この根幹要因は、時代の変遷とともに移ろうわけですが、通常は、前の根幹要因が、
フェーズアウトし、徐々に次の根幹要因が顕現化します。また、ある時は、
前の根幹要因を次の根幹要因が、さらに助長して変化を加速させることもあります。
II.日本株式市場の根幹要因
約13年3カ月に及ぶ下げ相場(途中8年間はボックス相場)の後、バブル経済における
負の遺産処理に、目処がたち始めたのを機に「外人投資家」が積極的な
投資展開をしていることと考えます。
III.世界の投資マネーの流れ
前記 II の根幹要因に、次なる根幹要因『素材・原油価格高騰・高止まり』が、
加わり、この要因が顕現化するにつれ、前の要因を助長・加速させていると考えます。
原油が年間10$上昇すると、石油輸入国から石油輸出国に、
約1,000~1,500億$の所得が移転します。この、いわゆる「オイル・マネー」は、
当初、$資産として保有され(中東諸国は自国通貨と$とが固定相場)、
米国債投資となり、資金がプールされます。昨年夏以降、FRBの利上げにも
かかわらず、いまだに、米10年国債が4.50%以下となっているのが、
その証左です。

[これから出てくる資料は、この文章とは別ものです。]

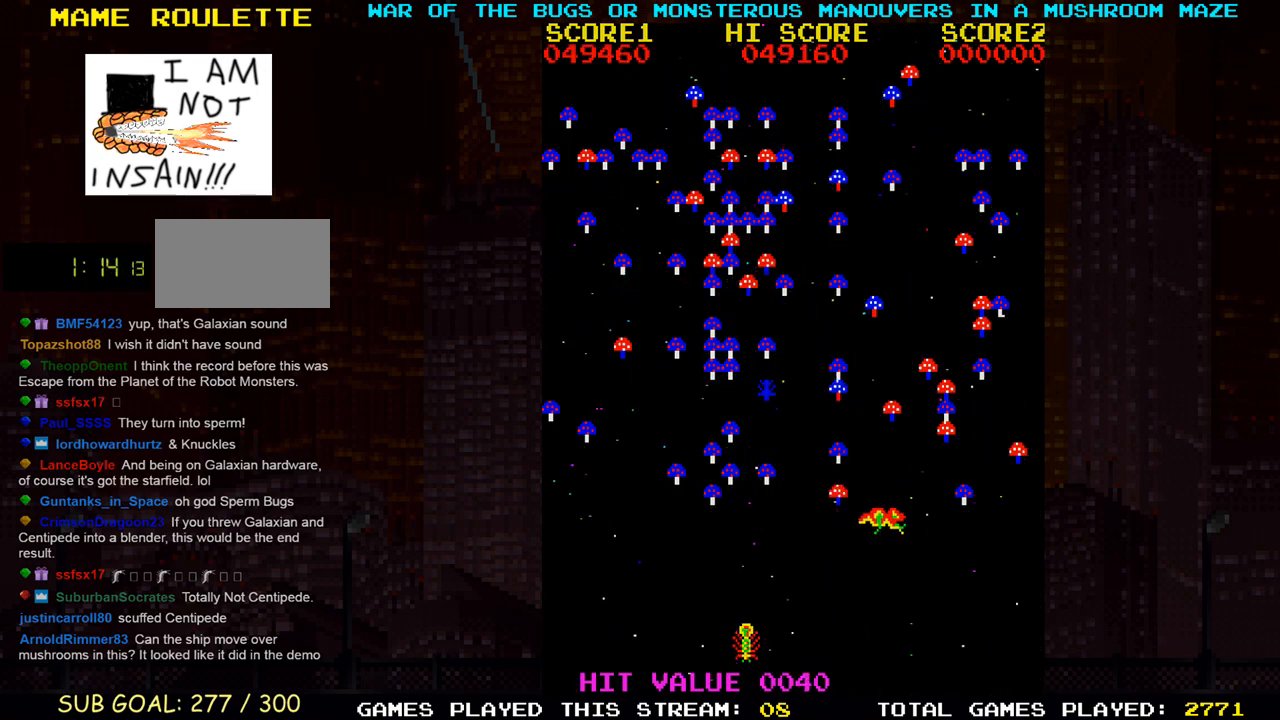
{"buttons": ["SQUARE"], "left_stick": "center", "events": []}
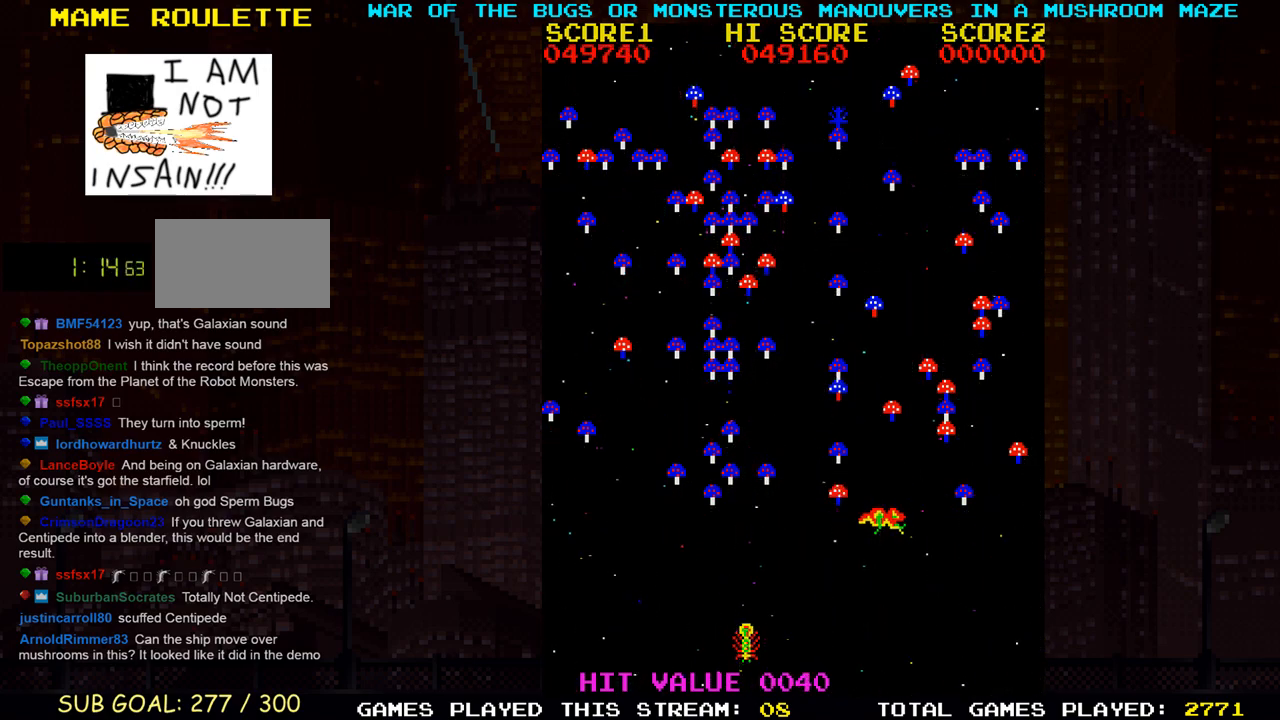
{"buttons": ["SQUARE"], "left_stick": "center", "events": []}
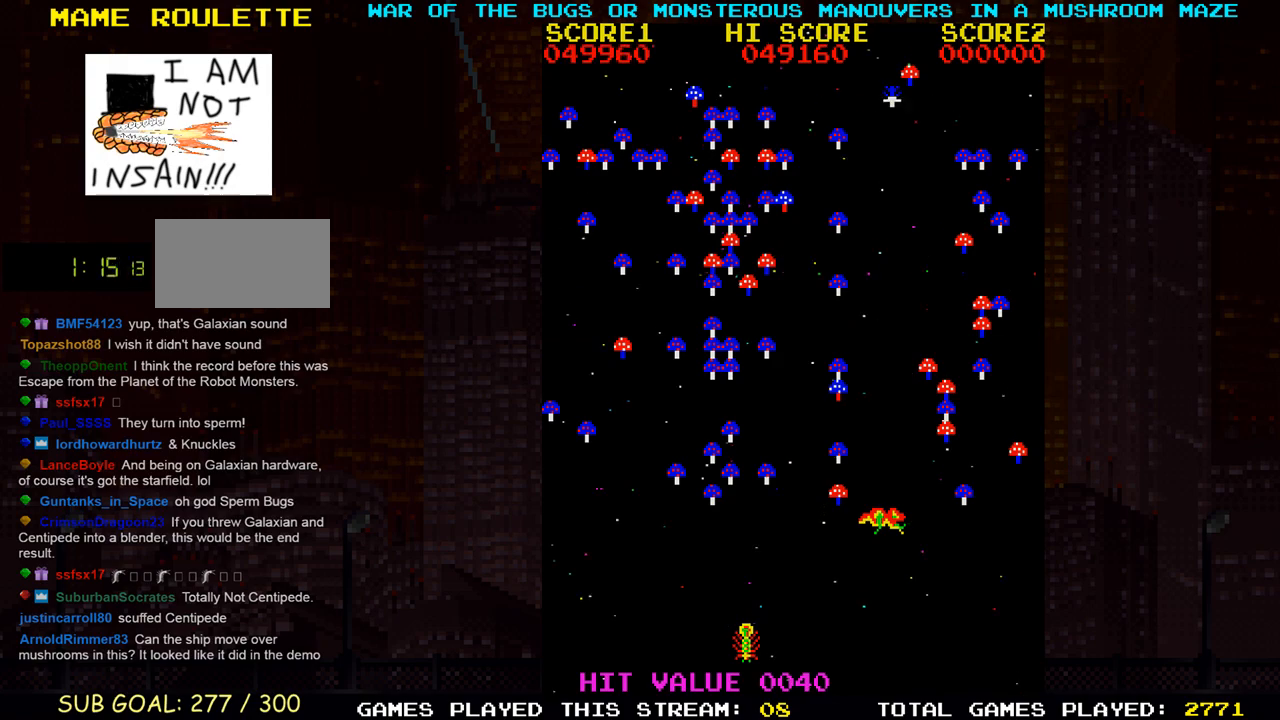
{"buttons": ["SQUARE"], "left_stick": "center", "events": []}
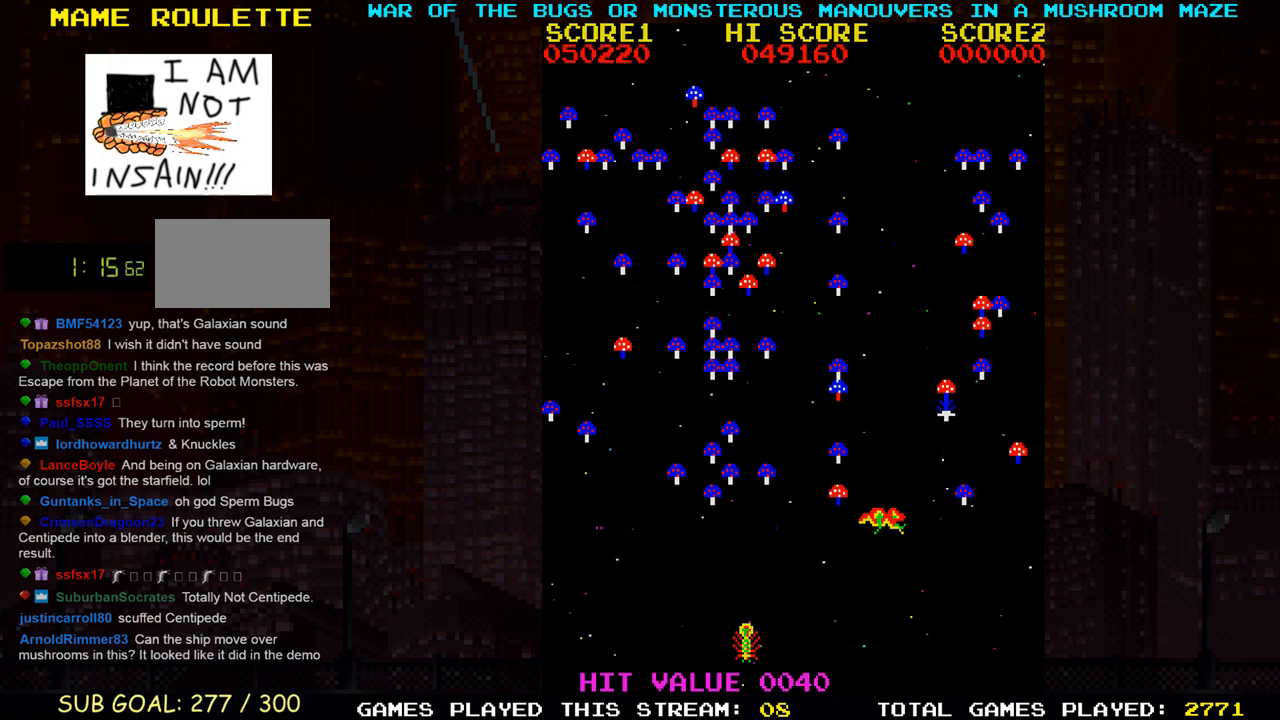
{"buttons": ["SQUARE"], "left_stick": "center", "events": []}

産油国は、自国の社会インフラの整備・設備投資等を積極化し、
自国産業の育成を行なうプロジェクトが目白押しですが、
急激に増加した所得は、米国債を中心とした$資産以外へ振り向け、
分散投資・資産収益の多様化に取り組まざるを得ない状況にあったと思えます。
8月以降、欧州系証券会社から大量の買い注文、いわゆるオイル・マネーの
日本株投資となって現れました。
IV.将来のインフレ・高金利
素材・原油の高騰は、先進諸国(含む中国)を中心とした世界経済の成長を
鈍化させ、やがては、インフレ・高金利へのトリガーを引く時期が
到来することは、否定できません。この、"さらに次なる"根幹要因が
顕現化するには、まだ時間がかかります。先進諸国で最初に顕現化する国は、
やはり、米国と考えます、この時が、外人投資家(含むオイル・マネー)が、
日本株投資のウエイトを引下げる、ターニング・ポイントです。
すなわち、米国でインフレ・高金利が示現すると、米国株は軟調、
米国債は利回りアップ、世界経済の拡大・成長の最も恩恵を受ける
日本株は低迷、為替相場は、金利差を反映し、ドル高基調の加速、
などが起こり、日本から外人投資家の投資マネーも流出する傾向を帯びます。
また、ドル高・円安基調の加速は、国内機関投資家の外債投資を加速させます。
V.まとめ
以上は、細かな相場変動要因を無視して、ざっくり株式市場を予測したものですが、
これらのことから、
(1) → 腰は強い(中長期)
(2)・(3) → 米国でインフレ・高金利が顕現化するまで
最後に、非常に興味あるご質問につられ、ついつい長文となってしまいました。
平にお許しあれ。
また、目先・短期のことをご質問だったかもしれません、
目先は、日経225=13,100~13,200円、TOPIX=1,340~1,345pt で調整入り
すると見てます。外人投資家は、$建日経225=120ptあたり(現在117pt)を
意識しているのではないでしょうか。「外人が売り方に回った or 外人が
日本株投資を一服させた」というニュース・観測・憶測だけで、
目先は崩れ易い環境です。ただ、国内勢の旺盛な買い需要・高水準な信用売り残高が、
下支えしますので、 調整というよりは、急落・急騰といった展開に
なるのでは、と予想しております。
お礼
私の愚問に対し、これほどまでに真剣に回答いただき、大変ありがたく思っております。 最近の米国長期債の利回り低下は疑問に思っていましたが、オイルマネーが要因の一つとお聞かせいただき、大変参考になりました。